→ Tekstfragment
Overslaan en naar de inhoud gaan

Rb Den Haag 060913 geen stilzwijgende instemming met eigen schuldverdeling van 50/50

Rb Den Haag 060913 auto botst bij mistig weer tegen stilstaande aanhanger; geen gordel, voorruit niet ijsvrij en snelheid te hoog; eigen schuld 70%, na billijkheidscorr 50%;
- geen stilzwijgende instemming met eigen schuldverdeling van 50/50;
- gevorderd obv 32 uur x € 250,-- toegewezen obv 50% x 16 uur x € 250,--, totaal € 2.702,20

4 De beoordeling

Schuldverdeling 50/50 bindend?
4.1.
De eerste vraag die beantwoord dient te worden is of, zoals Aegon stelt, tussen partijen reeds als bindend is aangenomen dat van een schuldverdeling van 50/50 dient te worden uitgegaan. Aegon heeft in dit verband gewezen op haar brief van 29 mei 2006, waarin zij te kennen heeft gegeven dat het door haar voorgestane schuldpercentage voor haar niet onderhandelbaar is en waarop door [verzoekster] in het geheel niet is gereageerd.

4.2.
De rechtbank stelt voorop dat van een uitdrukkelijke instemming van [verzoekster] met de in voornoemde brief opgenomen eenzijdige mededeling van Aegon niet is gebleken.

4.3.

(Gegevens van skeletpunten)

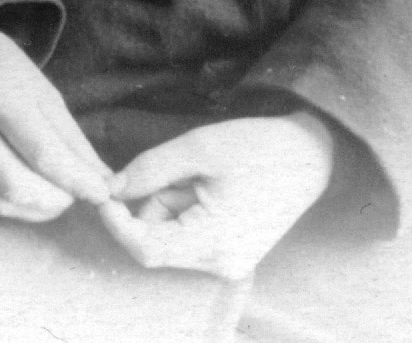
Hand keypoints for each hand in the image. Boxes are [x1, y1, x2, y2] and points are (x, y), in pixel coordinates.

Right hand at [0, 19, 114, 219]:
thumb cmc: (2, 67)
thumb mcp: (44, 92)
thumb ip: (72, 140)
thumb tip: (102, 183)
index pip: (43, 154)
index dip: (76, 181)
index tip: (101, 193)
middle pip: (16, 186)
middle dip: (55, 202)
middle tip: (71, 197)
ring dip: (32, 211)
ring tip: (49, 199)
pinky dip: (4, 207)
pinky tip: (18, 194)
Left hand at [97, 112, 335, 280]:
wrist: (310, 156)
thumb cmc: (258, 147)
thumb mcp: (198, 147)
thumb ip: (149, 170)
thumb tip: (110, 189)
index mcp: (216, 242)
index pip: (145, 248)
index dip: (116, 221)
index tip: (102, 190)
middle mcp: (222, 264)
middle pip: (155, 242)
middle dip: (150, 204)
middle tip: (176, 170)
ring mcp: (228, 263)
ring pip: (168, 236)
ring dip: (168, 203)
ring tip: (201, 175)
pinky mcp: (230, 254)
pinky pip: (187, 235)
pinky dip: (183, 209)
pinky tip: (208, 187)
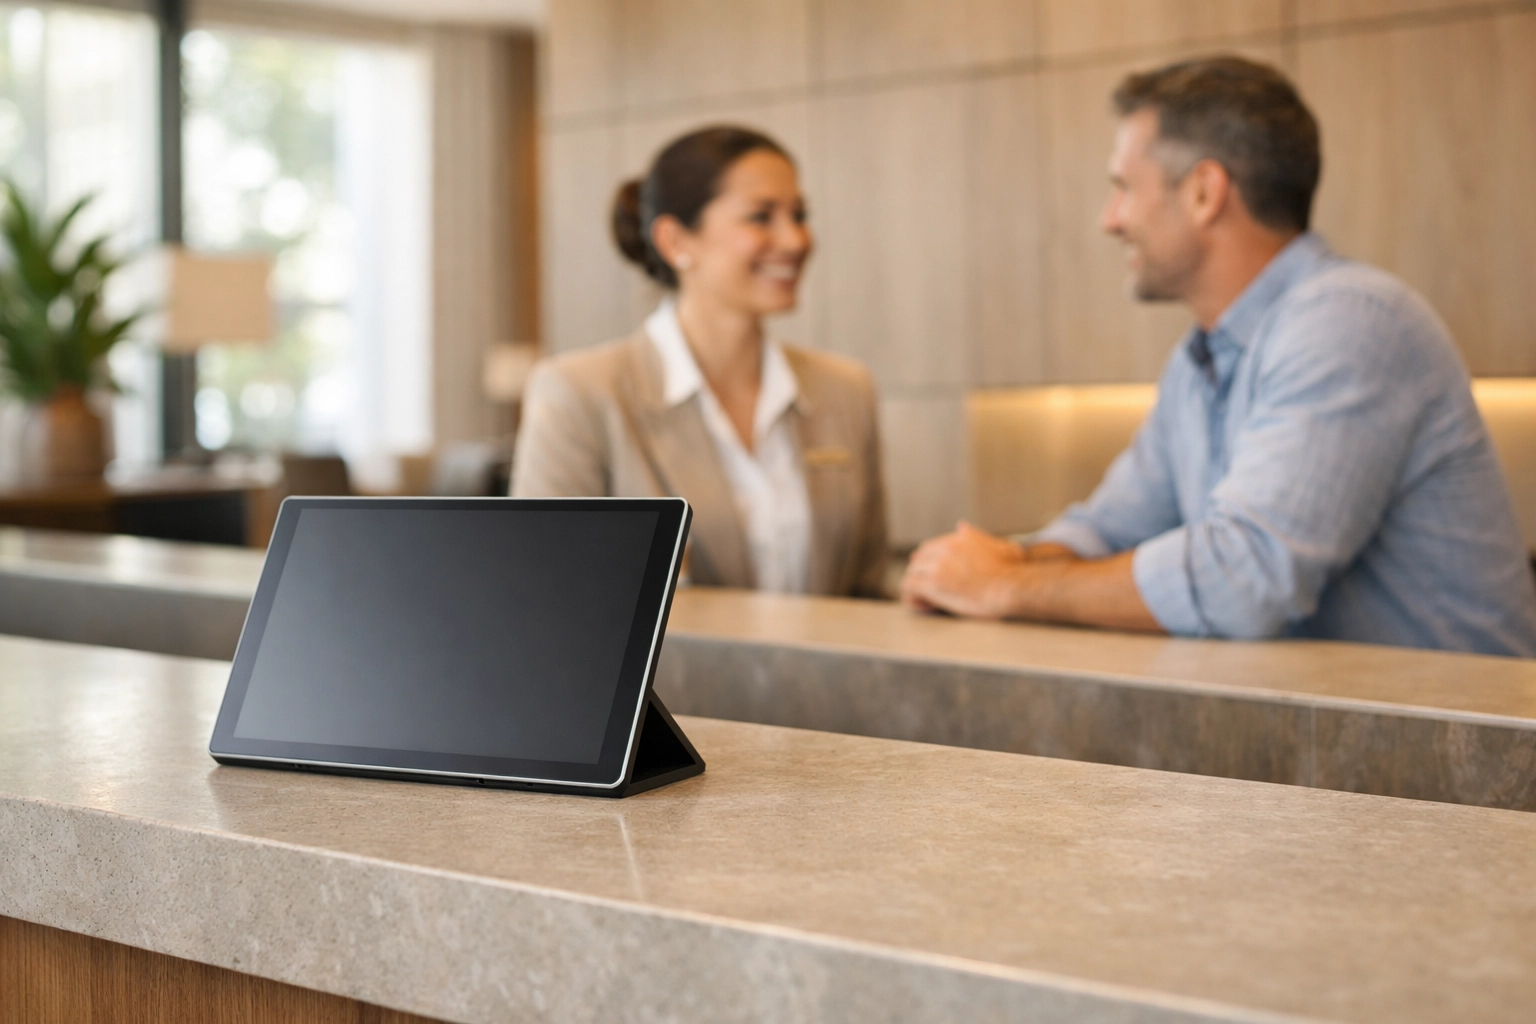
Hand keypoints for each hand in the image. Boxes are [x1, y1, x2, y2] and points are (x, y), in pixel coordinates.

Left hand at [901, 522, 1062, 618]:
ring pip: (911, 573)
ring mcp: (937, 566)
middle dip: (921, 575)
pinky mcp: (932, 584)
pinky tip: (924, 605)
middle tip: (931, 591)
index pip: (930, 548)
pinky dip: (912, 598)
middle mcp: (945, 548)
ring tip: (928, 600)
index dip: (928, 563)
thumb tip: (962, 526)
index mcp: (959, 539)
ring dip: (917, 587)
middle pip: (918, 560)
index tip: (933, 576)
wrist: (1010, 587)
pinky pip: (908, 588)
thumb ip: (980, 536)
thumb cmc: (1012, 572)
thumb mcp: (1001, 545)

→ Te verrichten
Schrijf het vonnis over de schuldverdeling verder met de tekst die na 4.3. volgt. De lijst heeft niets met het vonnis te maken.

→ Antwoordvak
Evenmin kan uit de omstandigheid dat [verzoekster] niet op genoemde brief van Aegon heeft gereageerd worden afgeleid dat [verzoekster] stilzwijgend met een schuldverdeling van 50/50 heeft ingestemd. Daarvoor was in de periode voorafgaand aan die brief te veel discussie tussen partijen over de te hanteren schuldpercentages. De rechtbank wijst er in dit verband op dat [verzoekster] in ieder geval bij brieven van 8 september 2004 en 19 december 2005 aan Aegon te kennen heeft gegeven dat in haar visie van een schulddeling van 75/25 (in haar voordeel) dient te worden uitgegaan. Gelet hierop gaat de rechtbank voorbij aan de stelling van Aegon dat er geen reden was om aan te nemen dat [verzoekster] van een ander percentage eigen schuld dan 50% uitging.

4.4.
Het advies van mr. [mr], overgelegd als productie 3 bij het verzoekschrift, waarin wordt geconcludeerd dat op basis van een causale afweging 50% eigen schuld redelijk is, doet hier niet aan af. Deze brief dateert immers van 4 oktober 2001 en nadien is door [verzoekster] meermaals verzocht om uit te gaan van een schuldpercentage aan haar zijde van 25%.

4.5.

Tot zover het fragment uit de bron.